UPJ has won the right to march past the empty Madison Square Garden, site of the Republican convention, on Sunday, August 29 at midday, but was denied the right to rally in Central Park, despite the editorial support of papers from The New York Times to the New York Post. The Bloomberg administration was adamant that the group could take the offer of a rally on West Street near Chambers Street or leave it. While lead organizers like Leslie Cagan, an out lesbian, voiced concerns that the summer sun exposure in the proposed rally area is a hazard to the marchers, UPJ has accepted the city’s ultimatum. At least 250,000 demonstrators are expected.

Gays Against Bush is considering a variety of other actions on issues from same-sex marriage to gays in the military to AIDS funding, but most of the sentiment in the room on Tuesday was for organizing a protest presence at the convention and letting participants bring signs of their own choosing. Potential sites include the Times Square Armed Forces recruiting booth and the Bloomberg reception for Log Cabin Republicans in Bryant Park, but those particulars will be decided in the weeks to come. The meetings are open to all.
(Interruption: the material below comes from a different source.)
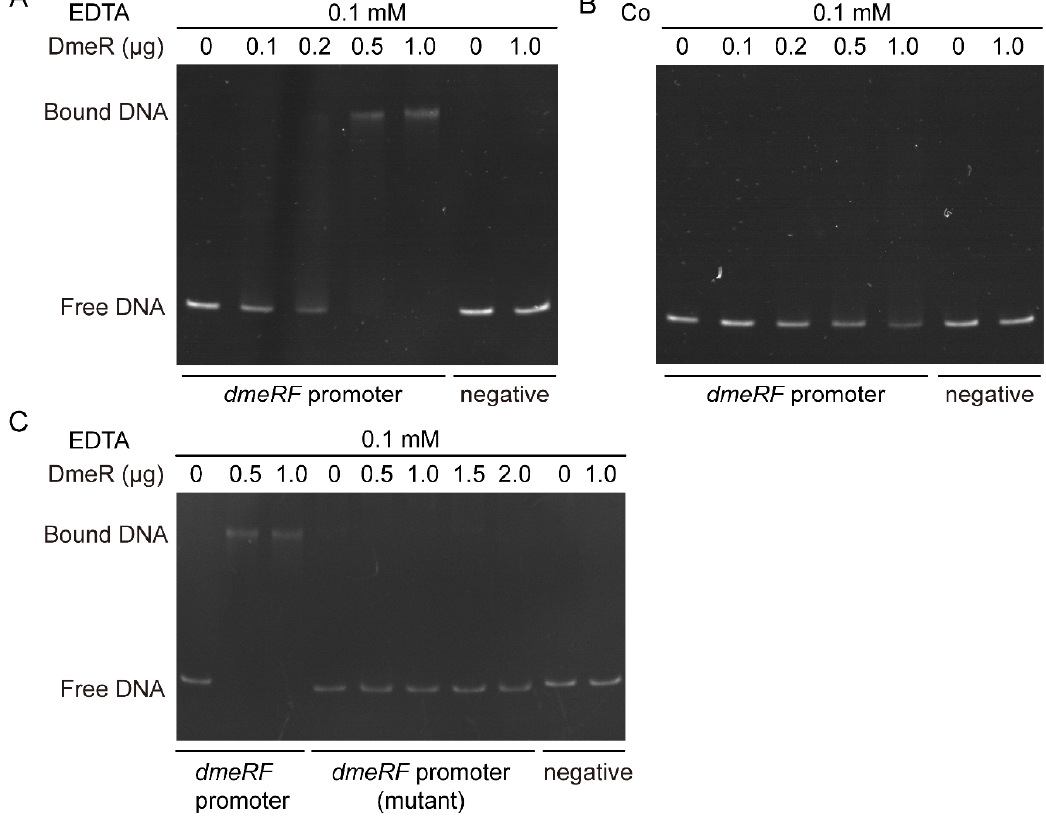
Figure 8. Electrophoretic mobility shift assays. ( A , B ) Purified rDmeR was incubated with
Most of the mainstream LGBT rights groups are not devoting themselves to organizing demonstrations at the convention. Sheri Lunn, communications director for the National Gay and Lesbian Task Force, said the organization would be concentrating their efforts from now until Election Day on defeating the 11 (and counting) referenda nationwide seeking to ban same-sex marriages in state constitutions.

“The Pride Agenda is not going to be involved in the Republican Convention or any of the activities around it,” said Joe Tarver, spokesperson for the group. “The RNC and Bush administration have done a better job than any of us could ever hope in telling America where they stand on our issues. There are no questions left to be cleared up for the media or anyone else that might need to know. Our lives, our relationships and our families have become cannon fodder in the battle for the White House and the future of the country. If anyone doesn’t by now know who the good guys and the bad guys are, they been sleeping under Iraq… err.. a rock.”

Tarver said that his group is urging people with the energy to oppose Bush to get themselves and their friends to a battleground state like Pennsylvania “for a long day or weekend,” offering to help people get tied in if they don’t know how to help the Kerry/Edwards ticket. This is much the same advice filmmaker Michael Moore has been giving to those who want a new administration.

The Human Rights Campaign did not return a call seeking comment on its plans for the New York convention.

DontAmend.com, a group fighting the Federal Marriage Amendment, is planning to picket a delegate reception at the Democratic National Convention July 26 hosted by Stonewall Democrats, the Human Rights Campaign and the National Gay and Lesbian Task Force at 8:30 p.m. outside Avalon Nightclub at 15 Lansdowne Street.

“Rather than forthrightly saying that the civil rights of millions of Americans should be defended, most Democratic politicians have treated our equal marriage rights as at best an unfortunate ‘diversion’ in their election campaigns,” said Andy Thayer of DontAmend.com.

The Democratic Party platform has endorsed a broad range of rights for gay and lesbian families as it has in the past, stopping short of marriage. G.O.P. platforms have explicitly condemned any civil rights protections for LGBT people and the Republican National Committee recently attacked Sen. John Edwards, Kerry’s running mate, for opposing consensual sodomy laws.

The largest gay event tied to the Republican convention will be the Summer of Love ’04 Concert for Equality, promoting family diversity, now set for Wednesday, August 25 from 6 to 10 p.m. in the East Meadow of Central Park just north of the 96th Street entrance at Fifth Avenue. Promoter and gay activist Scott Robbe conceived that event following Pres. George W. Bush’s endorsement of the Federal Marriage Amendment. It has attracted lots of gay folks involved in the entertainment industry and will be produced by John Cameron Mitchell and Josh Wood who are busy lining up headliners for the event. For more information, go to summeroflove04.com

The Summer of Love organizers meet Mondays at Elmo on Seventh Avenue between 19th and 20th Streets at 7 p.m.